Seminars

Google reports quantum supremacy in draft paper

Quantum supremacy, whereby a quantum computer solves a problem in a significantly shorter time than a conventional (classical) computer, may have been achieved for the first time.

Reaching this longstanding goal in physics and computer science is described in a draft paper that appears to be written by scientists at Google and the Quantum Artificial Intelligence Lab collaboration, which includes NASA researchers. The document appeared briefly on a NASA website before it was taken down. It is believed to be an early version of a paper that has been submitted to a leading scientific journal.

The paper describes how a quantum computer comprising 53 programmable superconducting quantum bits was used to determine the output of a randomly-chosen quantum circuit made from a sequence of quantum gates.
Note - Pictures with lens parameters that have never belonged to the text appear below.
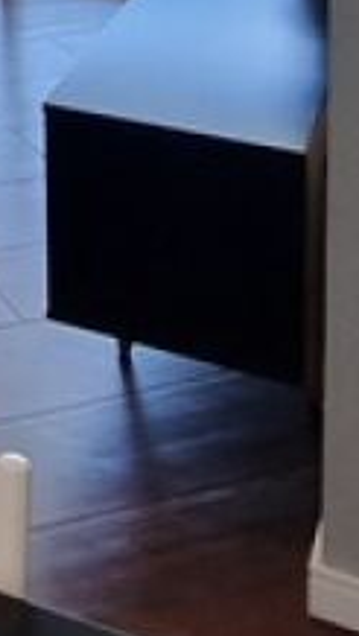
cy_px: -382
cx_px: -271
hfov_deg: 13.3
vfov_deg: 20.8
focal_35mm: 83
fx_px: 1401
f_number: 2.2
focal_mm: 1.74
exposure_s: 1/60
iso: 64
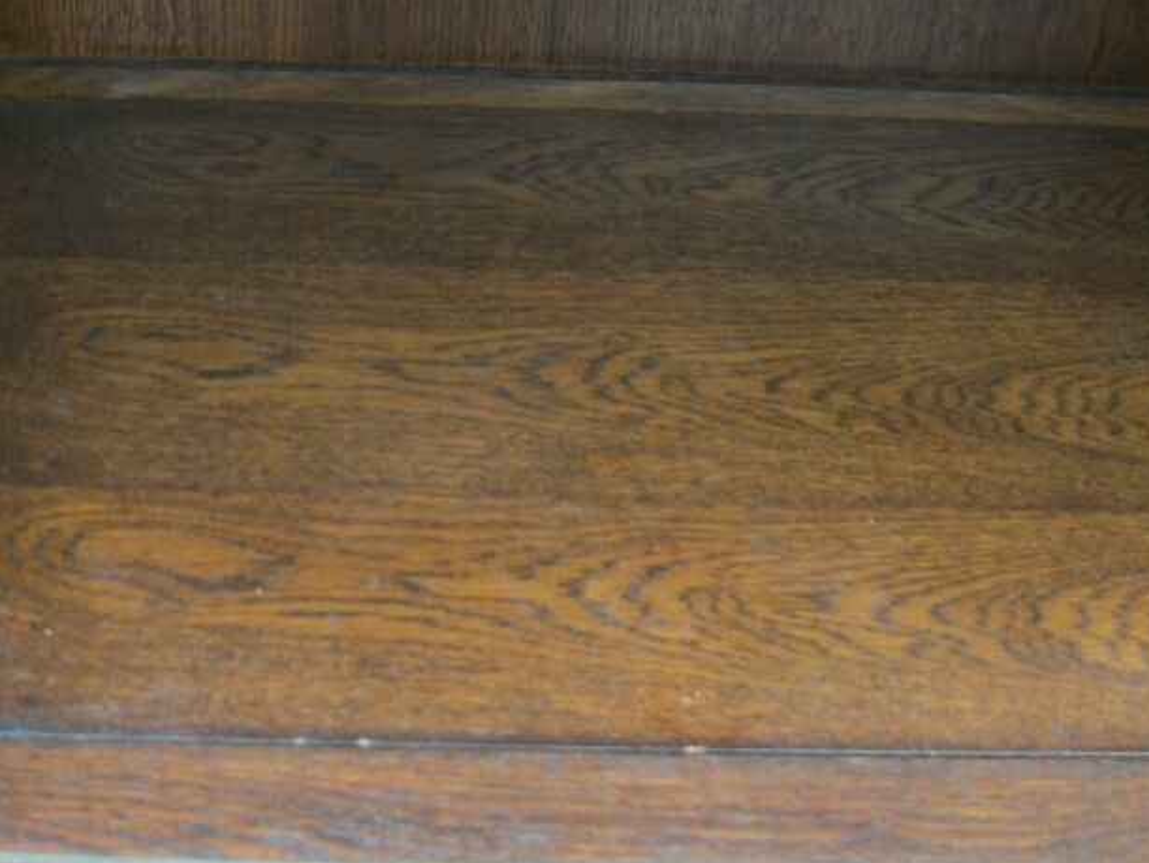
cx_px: 239
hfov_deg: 28.4
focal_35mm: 67
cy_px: 417
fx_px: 2225
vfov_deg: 22.0
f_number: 2.9
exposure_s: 1/30
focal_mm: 5.7
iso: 80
The output is a string of binary numbers and if the process is repeated many times, the results can be described as a probability distribution that resembles an interference pattern. This arises from the quantum interference that underlies the operation of quantum circuit.

The interference pattern was determined by Google’s Sycamore quantum processor by making one million measurements on a quantum circuit, which took about 200 s. The authors say that a state-of-the-art supercomputer would take about 10,000 years to calculate the same probability distribution.

While the problem solved by the quantum computer is not particularly useful for any practical applications, the team writes that their achievement “provides an experimental realization of quantum supremacy on a computational task and heralds the advent of a much-anticipated computing paradigm”. They add, “To our knowledge, this experiment marks the first computation that can only be performed on a quantum processor”.

If this is indeed the first demonstration of quantum supremacy, it does not mean that practical quantum computers will soon be available. Ashley Montanaro of the University of Bristol explains: “There’s still a long way to go between a demonstration of quantum supremacy and genuinely practical applications of quantum computing, but in my view reaching this milestone is a genuinely exciting moment”.